Task prompt: Substitute "Slaapkamer" for "Bedroom" wherever it occurs in the rows below, leaving everything else unchanged. Give the rows again without the pictures.

Start of Data extracts

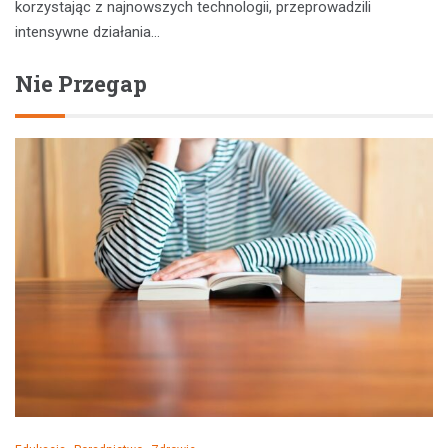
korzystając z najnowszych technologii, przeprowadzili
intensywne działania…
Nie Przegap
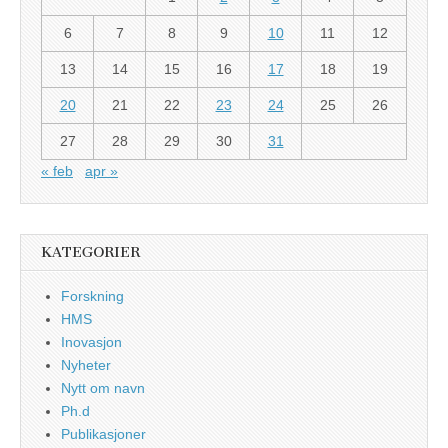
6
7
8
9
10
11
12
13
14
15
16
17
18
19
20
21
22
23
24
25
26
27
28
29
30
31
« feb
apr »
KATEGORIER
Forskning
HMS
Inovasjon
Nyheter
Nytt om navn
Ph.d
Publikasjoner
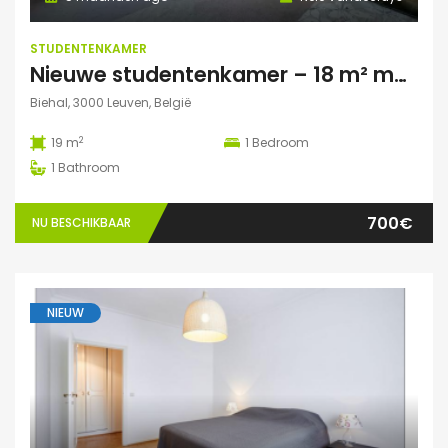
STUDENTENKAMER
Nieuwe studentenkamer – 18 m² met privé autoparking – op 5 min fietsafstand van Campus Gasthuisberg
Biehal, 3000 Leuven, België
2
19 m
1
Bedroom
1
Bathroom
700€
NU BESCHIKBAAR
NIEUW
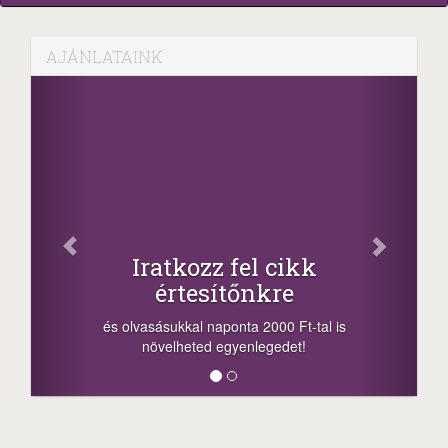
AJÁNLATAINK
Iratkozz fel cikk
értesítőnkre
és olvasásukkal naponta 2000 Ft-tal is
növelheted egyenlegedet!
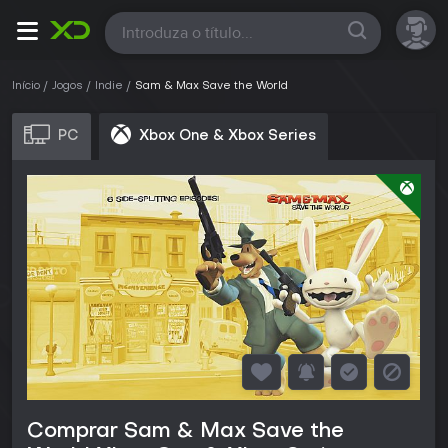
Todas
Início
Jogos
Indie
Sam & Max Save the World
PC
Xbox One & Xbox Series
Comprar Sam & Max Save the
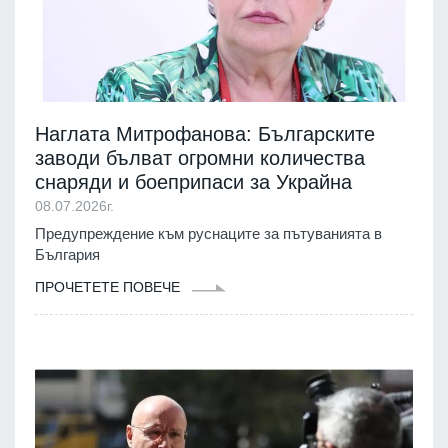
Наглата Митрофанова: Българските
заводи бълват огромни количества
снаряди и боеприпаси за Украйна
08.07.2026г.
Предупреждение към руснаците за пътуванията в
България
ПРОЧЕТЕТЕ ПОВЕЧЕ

End of Data extracts

Written answer:
korzystając z najnowszych technologii, przeprowadzili
intensywne działania…
Nie Przegap
6
7
8
9
10
11
12
13
14
15
16
17
18
19
20
21
22
23
24
25
26
27
28
29
30
31
« feb
apr »
KATEGORIER
Forskning
HMS
Inovasjon
Nyheter
Nytt om navn
Ph.d
Publikasjoner
STUDENTENKAMER
Nieuwe studentenkamer – 18 m² met privé autoparking – op 5 min fietsafstand van Campus Gasthuisberg
Biehal, 3000 Leuven, België
2
19 m
1
Slaapkamer
1
Bathroom
700€
NU BESCHIKBAAR
NIEUW
AJÁNLATAINK
Iratkozz fel cikk
értesítőnkre
és olvasásukkal naponta 2000 Ft-tal is
növelheted egyenlegedet!
Todas
Início
Jogos
Indie
Sam & Max Save the World
PC
Xbox One & Xbox Series
Comprar Sam & Max Save the
Наглата Митрофанова: Българските
заводи бълват огромни количества
снаряди и боеприпаси за Украйна
08.07.2026г.
Предупреждение към руснаците за пътуванията в
България
ПРОЧЕТЕТЕ ПОВЕЧЕ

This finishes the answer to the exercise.